--- START Listed records ---

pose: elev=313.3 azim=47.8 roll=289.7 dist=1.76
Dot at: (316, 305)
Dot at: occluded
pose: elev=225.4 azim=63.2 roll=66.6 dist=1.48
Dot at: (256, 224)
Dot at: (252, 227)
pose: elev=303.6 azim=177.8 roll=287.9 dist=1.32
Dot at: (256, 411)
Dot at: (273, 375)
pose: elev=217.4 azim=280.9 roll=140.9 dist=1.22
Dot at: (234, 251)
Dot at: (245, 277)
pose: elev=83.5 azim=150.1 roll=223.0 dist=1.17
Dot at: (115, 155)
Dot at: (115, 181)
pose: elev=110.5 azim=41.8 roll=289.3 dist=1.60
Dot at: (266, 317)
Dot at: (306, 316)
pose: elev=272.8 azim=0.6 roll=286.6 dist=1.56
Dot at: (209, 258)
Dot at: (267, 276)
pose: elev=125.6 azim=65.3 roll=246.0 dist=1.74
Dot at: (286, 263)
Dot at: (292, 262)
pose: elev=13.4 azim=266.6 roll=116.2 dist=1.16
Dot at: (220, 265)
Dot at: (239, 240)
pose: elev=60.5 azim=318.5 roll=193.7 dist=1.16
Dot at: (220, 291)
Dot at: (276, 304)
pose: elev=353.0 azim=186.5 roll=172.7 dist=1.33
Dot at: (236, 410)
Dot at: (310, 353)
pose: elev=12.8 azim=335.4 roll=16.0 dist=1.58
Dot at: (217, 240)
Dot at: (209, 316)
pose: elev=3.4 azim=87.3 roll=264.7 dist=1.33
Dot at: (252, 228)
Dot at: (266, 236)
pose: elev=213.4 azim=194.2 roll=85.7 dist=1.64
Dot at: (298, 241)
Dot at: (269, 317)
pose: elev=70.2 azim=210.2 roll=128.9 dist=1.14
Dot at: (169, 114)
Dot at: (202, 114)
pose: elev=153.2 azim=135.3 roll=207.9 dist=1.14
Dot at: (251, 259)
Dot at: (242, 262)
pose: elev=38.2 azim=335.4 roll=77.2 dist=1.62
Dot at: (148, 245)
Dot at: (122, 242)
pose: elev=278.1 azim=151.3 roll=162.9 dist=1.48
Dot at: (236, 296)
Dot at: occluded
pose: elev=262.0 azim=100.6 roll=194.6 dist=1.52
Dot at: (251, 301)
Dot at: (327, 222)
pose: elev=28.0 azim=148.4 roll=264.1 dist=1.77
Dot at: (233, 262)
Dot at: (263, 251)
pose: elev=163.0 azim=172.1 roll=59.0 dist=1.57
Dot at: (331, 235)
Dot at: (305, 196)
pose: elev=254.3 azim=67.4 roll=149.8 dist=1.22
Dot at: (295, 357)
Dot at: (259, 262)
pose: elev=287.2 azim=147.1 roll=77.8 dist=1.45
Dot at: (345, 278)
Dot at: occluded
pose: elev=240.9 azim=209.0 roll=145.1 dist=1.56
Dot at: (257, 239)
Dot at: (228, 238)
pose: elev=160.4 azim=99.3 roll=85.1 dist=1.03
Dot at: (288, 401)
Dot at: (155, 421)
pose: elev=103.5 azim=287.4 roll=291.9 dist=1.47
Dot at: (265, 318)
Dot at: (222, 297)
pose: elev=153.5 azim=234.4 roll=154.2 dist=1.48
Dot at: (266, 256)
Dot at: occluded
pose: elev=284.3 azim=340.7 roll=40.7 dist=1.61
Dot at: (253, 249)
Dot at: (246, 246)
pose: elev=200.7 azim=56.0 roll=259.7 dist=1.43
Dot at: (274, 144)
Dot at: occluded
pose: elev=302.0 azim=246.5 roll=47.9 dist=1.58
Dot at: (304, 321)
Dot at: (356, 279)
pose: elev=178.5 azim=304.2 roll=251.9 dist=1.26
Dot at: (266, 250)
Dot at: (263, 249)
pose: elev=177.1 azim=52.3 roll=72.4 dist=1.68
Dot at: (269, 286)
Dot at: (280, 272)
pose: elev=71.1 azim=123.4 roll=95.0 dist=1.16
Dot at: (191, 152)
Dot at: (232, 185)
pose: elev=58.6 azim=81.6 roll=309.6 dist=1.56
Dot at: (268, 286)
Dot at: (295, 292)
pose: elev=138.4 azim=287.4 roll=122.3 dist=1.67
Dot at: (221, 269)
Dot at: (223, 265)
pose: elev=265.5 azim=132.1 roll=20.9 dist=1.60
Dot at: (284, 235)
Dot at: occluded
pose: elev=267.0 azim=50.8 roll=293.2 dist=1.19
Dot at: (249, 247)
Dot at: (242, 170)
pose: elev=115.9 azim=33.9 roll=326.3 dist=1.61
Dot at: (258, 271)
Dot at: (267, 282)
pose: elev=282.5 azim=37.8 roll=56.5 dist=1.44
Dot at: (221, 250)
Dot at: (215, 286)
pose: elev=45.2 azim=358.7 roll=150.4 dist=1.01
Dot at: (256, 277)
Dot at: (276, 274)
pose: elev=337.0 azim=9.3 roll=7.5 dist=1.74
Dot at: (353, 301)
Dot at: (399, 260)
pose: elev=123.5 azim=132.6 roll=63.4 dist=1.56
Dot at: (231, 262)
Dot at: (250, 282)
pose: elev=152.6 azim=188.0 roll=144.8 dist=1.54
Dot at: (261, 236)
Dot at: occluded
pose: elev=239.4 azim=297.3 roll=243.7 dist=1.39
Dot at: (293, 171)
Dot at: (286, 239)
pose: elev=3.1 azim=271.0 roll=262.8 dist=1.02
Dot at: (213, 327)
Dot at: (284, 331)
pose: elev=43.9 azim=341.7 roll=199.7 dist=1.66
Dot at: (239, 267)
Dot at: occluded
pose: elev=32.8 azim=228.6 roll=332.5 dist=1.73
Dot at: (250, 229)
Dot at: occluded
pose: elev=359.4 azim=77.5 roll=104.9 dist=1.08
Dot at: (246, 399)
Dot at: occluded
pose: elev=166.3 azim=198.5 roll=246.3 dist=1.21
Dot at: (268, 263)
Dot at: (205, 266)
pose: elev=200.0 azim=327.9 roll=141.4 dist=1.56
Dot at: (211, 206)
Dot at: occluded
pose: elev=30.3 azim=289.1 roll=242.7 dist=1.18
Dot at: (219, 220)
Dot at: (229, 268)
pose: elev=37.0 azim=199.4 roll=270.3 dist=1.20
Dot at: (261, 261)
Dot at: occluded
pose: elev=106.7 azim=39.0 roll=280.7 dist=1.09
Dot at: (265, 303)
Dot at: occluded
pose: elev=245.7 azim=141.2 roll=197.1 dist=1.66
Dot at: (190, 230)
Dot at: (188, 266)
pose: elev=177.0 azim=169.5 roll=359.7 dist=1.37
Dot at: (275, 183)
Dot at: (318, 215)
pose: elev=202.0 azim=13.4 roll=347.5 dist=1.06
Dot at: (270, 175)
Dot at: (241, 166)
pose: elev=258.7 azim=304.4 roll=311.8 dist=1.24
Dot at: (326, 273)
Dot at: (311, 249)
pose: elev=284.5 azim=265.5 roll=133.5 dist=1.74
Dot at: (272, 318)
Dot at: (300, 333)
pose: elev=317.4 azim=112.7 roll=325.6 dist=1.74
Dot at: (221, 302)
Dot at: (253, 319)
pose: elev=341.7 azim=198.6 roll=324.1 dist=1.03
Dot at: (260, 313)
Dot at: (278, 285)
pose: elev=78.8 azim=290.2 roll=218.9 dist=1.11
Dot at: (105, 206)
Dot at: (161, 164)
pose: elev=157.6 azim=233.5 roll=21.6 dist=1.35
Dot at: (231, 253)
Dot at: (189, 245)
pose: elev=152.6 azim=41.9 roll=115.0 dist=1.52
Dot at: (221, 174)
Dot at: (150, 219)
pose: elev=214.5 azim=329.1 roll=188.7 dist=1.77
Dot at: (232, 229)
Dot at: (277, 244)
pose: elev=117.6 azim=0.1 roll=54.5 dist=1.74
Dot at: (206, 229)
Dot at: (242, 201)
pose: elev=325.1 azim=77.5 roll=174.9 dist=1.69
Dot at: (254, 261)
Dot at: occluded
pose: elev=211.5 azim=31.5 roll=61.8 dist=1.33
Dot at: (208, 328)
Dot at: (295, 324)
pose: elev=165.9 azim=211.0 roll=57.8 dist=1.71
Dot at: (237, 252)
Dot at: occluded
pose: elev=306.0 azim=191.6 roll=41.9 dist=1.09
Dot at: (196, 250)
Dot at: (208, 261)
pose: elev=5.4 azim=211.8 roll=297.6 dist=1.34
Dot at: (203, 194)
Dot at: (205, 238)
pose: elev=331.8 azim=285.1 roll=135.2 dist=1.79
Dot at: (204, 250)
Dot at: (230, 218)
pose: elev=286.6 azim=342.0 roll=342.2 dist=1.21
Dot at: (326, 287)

--- END Listed records ---

Copy the lines of the listing above without any changes, starting at the line containing "pose: elev=303.6 azim=177.8" and ending at the line containing "Dot at: (310, 353)".

pose: elev=303.6 azim=177.8 roll=287.9 dist=1.32
Dot at: (256, 411)
Dot at: (273, 375)
pose: elev=217.4 azim=280.9 roll=140.9 dist=1.22
Dot at: (234, 251)
Dot at: (245, 277)
pose: elev=83.5 azim=150.1 roll=223.0 dist=1.17
Dot at: (115, 155)
Dot at: (115, 181)
pose: elev=110.5 azim=41.8 roll=289.3 dist=1.60
Dot at: (266, 317)
Dot at: (306, 316)
pose: elev=272.8 azim=0.6 roll=286.6 dist=1.56
Dot at: (209, 258)
Dot at: (267, 276)
pose: elev=125.6 azim=65.3 roll=246.0 dist=1.74
Dot at: (286, 263)
Dot at: (292, 262)
pose: elev=13.4 azim=266.6 roll=116.2 dist=1.16
Dot at: (220, 265)
Dot at: (239, 240)
pose: elev=60.5 azim=318.5 roll=193.7 dist=1.16
Dot at: (220, 291)
Dot at: (276, 304)
pose: elev=353.0 azim=186.5 roll=172.7 dist=1.33
Dot at: (236, 410)
Dot at: (310, 353)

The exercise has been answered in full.